[CONSIGNE]
Veuillez lister toutes les lignes des enregistrements ci-dessous qui contiennent la chaîne « Senecio », en tenant compte de la casse.

[DONNÉES À TRAITER]

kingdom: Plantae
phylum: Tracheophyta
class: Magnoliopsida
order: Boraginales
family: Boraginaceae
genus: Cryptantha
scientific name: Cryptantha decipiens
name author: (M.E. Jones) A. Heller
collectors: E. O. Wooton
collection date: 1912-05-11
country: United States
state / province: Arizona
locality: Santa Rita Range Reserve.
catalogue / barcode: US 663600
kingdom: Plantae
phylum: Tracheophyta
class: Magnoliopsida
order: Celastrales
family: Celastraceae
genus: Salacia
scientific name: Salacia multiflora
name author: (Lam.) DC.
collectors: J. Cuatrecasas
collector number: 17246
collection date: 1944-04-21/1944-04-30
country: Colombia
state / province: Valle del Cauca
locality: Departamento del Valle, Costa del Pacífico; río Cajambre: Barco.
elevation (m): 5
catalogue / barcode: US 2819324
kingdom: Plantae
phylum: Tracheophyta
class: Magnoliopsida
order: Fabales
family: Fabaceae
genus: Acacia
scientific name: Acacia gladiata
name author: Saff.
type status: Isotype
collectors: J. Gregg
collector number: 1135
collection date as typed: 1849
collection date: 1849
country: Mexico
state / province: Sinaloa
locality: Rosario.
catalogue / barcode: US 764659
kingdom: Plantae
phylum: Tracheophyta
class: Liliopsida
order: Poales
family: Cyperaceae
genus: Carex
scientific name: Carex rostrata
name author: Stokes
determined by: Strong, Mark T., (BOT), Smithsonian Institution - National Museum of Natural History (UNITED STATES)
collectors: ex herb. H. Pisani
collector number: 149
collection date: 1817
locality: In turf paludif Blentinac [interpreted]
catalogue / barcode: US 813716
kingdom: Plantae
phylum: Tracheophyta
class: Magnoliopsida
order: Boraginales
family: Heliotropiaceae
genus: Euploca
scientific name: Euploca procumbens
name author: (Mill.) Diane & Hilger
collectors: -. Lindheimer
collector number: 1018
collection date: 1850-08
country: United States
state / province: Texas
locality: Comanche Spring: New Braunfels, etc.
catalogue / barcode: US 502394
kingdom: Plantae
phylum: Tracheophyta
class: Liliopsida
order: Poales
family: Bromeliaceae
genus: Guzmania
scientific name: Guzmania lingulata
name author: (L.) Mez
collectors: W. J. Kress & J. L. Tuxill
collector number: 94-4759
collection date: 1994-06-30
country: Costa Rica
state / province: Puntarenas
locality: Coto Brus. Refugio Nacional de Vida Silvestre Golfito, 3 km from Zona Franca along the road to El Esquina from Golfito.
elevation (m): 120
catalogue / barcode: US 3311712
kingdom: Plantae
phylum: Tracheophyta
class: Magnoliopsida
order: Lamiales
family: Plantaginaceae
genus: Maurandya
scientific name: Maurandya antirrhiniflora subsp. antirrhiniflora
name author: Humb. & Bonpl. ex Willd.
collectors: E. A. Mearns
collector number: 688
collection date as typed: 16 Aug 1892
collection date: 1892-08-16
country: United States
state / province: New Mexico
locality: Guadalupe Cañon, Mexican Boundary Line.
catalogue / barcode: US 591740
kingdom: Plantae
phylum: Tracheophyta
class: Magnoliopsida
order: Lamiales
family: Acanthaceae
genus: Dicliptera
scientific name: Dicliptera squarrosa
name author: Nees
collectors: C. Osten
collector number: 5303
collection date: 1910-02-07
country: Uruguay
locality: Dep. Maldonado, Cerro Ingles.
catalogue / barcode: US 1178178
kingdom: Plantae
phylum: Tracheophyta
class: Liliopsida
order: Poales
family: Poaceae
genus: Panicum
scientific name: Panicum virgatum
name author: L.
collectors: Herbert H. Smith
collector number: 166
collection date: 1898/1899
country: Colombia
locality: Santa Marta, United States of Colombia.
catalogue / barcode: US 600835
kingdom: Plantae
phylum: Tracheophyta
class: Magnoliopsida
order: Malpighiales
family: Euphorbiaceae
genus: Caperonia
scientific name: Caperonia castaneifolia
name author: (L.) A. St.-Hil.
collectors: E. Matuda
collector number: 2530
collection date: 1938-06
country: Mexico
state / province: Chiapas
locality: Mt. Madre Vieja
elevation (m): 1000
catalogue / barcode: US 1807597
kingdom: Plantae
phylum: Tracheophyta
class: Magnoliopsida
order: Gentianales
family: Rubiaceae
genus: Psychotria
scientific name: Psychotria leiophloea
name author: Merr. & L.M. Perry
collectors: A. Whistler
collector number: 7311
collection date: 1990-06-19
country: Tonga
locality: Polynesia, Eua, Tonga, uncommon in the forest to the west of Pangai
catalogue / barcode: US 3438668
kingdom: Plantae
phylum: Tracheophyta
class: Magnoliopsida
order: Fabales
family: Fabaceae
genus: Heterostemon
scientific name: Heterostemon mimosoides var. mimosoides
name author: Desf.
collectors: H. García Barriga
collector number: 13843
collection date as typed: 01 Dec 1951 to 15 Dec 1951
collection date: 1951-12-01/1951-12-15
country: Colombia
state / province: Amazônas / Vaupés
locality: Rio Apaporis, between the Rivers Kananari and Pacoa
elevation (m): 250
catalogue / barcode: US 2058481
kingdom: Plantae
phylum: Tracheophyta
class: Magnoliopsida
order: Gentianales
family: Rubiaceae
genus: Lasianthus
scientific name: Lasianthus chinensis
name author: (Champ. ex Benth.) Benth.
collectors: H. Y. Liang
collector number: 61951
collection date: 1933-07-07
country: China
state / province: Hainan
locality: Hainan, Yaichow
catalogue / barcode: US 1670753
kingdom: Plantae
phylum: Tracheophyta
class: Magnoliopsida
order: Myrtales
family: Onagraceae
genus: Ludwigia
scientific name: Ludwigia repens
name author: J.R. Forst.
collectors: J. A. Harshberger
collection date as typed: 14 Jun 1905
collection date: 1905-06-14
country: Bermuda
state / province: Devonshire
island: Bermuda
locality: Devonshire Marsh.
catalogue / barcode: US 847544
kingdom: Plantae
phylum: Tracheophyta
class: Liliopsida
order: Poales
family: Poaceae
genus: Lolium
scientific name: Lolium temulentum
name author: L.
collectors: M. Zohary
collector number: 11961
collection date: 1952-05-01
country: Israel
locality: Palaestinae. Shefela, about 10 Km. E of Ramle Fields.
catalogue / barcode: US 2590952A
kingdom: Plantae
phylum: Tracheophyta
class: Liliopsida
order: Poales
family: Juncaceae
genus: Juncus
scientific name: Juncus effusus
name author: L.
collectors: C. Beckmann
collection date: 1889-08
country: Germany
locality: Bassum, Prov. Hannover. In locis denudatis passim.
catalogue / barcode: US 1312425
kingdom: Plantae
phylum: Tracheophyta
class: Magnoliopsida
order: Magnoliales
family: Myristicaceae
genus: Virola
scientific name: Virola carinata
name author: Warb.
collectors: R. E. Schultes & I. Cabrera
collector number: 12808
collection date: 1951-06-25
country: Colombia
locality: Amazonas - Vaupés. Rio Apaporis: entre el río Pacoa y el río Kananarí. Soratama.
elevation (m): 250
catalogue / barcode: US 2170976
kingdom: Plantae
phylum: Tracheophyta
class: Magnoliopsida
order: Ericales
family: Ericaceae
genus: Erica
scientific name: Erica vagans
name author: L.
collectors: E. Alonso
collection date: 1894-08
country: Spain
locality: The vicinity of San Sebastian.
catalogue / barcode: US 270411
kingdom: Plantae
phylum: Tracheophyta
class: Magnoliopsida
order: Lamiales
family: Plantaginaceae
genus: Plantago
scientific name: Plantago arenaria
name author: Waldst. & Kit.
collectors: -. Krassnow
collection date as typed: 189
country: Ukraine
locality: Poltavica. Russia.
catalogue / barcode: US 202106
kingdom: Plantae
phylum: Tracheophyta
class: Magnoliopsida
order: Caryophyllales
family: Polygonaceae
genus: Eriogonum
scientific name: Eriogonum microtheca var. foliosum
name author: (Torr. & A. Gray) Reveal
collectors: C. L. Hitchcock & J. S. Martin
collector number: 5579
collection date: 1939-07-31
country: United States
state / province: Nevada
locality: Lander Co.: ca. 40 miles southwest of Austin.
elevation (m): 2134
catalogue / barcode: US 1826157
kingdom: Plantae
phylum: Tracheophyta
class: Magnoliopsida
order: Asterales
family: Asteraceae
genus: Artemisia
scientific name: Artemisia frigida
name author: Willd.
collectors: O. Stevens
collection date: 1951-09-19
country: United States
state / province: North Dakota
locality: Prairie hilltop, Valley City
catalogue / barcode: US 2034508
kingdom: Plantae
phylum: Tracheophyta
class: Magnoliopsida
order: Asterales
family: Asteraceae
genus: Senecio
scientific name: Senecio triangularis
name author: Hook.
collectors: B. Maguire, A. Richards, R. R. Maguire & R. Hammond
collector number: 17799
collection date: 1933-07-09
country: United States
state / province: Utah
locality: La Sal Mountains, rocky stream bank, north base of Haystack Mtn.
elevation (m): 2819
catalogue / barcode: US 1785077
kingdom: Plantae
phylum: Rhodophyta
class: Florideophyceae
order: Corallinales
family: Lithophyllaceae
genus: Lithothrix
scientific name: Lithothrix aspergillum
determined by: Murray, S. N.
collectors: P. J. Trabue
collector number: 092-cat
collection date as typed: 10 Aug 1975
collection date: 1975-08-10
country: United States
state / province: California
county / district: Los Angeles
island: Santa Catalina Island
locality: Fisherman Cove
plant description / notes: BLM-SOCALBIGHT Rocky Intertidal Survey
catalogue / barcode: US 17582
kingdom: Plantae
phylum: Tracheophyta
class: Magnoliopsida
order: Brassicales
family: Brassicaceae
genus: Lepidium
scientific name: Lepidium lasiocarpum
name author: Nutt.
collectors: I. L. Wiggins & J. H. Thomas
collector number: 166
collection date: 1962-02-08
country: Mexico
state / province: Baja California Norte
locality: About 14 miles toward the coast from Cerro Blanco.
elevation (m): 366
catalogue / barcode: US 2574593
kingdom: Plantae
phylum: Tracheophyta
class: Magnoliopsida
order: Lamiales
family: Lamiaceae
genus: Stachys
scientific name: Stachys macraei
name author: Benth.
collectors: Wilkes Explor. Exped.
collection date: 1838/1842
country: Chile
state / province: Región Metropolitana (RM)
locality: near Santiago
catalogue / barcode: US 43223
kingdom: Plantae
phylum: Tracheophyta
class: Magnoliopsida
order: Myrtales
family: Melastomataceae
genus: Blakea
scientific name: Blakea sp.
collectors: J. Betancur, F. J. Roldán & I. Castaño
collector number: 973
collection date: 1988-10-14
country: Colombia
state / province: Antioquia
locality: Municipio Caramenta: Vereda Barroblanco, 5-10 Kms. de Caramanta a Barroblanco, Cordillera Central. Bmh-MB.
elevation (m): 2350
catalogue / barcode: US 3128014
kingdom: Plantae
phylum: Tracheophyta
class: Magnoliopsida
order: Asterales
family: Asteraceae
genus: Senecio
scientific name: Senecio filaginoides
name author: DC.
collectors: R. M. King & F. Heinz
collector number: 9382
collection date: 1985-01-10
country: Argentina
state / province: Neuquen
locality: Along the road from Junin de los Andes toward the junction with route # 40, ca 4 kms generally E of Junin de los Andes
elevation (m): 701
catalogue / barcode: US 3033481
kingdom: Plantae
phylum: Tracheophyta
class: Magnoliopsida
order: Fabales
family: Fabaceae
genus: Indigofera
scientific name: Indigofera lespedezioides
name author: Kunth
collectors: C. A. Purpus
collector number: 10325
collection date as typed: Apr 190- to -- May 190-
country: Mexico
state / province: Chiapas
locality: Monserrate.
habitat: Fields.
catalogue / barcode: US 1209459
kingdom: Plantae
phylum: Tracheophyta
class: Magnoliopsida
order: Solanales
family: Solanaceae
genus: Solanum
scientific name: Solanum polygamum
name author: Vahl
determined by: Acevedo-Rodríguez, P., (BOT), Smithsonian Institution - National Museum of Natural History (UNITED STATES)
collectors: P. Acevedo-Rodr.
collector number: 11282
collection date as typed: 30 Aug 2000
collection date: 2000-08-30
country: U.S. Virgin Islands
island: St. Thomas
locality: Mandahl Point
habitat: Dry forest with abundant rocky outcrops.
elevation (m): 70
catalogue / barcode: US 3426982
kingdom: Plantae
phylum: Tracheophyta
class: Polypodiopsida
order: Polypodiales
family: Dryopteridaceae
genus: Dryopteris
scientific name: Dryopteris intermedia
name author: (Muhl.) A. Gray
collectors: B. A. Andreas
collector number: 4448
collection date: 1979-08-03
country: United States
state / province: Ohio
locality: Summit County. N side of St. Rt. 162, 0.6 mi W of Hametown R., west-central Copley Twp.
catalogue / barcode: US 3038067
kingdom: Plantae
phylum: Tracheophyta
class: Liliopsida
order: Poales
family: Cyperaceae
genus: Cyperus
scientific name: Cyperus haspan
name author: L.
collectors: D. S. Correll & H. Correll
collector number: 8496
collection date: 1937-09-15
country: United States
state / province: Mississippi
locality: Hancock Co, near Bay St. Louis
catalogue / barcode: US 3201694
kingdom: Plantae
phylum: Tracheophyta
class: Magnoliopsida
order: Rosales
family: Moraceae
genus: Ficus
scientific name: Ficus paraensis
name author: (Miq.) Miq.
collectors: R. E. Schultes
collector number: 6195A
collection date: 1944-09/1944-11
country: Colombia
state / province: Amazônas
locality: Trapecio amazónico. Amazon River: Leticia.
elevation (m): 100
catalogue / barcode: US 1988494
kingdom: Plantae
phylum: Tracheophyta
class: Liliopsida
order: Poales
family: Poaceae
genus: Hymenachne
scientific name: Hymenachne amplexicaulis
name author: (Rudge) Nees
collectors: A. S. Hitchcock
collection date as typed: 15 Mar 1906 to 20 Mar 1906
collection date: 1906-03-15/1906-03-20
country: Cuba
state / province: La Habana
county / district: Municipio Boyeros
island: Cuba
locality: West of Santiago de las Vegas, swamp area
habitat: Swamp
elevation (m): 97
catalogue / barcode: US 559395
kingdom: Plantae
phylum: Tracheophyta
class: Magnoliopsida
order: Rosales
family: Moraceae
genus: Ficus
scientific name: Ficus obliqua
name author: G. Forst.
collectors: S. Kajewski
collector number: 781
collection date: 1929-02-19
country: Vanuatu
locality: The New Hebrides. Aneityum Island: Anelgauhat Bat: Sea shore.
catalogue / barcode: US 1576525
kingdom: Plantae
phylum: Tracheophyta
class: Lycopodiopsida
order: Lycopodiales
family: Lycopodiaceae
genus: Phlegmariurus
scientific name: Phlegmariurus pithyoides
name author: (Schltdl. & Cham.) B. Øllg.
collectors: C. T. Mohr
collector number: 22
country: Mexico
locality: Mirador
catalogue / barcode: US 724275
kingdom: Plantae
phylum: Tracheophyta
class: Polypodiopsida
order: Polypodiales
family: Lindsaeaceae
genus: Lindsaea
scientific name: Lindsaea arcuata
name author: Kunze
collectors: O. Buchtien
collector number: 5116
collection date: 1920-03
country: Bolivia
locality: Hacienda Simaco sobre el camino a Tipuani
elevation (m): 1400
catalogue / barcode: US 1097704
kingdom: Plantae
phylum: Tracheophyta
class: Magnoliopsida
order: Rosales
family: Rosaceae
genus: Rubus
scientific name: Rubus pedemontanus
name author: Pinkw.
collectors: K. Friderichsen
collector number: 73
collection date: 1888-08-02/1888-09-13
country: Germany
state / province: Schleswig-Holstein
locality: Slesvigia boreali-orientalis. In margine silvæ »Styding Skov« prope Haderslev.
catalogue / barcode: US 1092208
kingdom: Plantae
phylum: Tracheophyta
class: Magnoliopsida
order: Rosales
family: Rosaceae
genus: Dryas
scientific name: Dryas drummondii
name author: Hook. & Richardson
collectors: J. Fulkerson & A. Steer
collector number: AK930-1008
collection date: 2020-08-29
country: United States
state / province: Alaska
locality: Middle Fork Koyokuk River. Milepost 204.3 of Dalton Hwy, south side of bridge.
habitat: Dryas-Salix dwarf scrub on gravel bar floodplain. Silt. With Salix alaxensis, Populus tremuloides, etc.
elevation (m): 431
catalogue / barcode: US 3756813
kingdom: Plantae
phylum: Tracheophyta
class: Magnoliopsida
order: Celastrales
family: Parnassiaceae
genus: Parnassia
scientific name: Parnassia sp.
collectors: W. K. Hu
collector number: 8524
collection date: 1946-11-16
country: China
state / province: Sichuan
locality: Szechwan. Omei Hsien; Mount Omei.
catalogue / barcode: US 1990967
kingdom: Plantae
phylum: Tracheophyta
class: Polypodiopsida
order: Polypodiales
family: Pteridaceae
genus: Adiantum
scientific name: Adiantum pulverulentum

[CORRIGÉ]
genus: Senecio
scientific name: Senecio triangularis
genus: Senecio
scientific name: Senecio filaginoides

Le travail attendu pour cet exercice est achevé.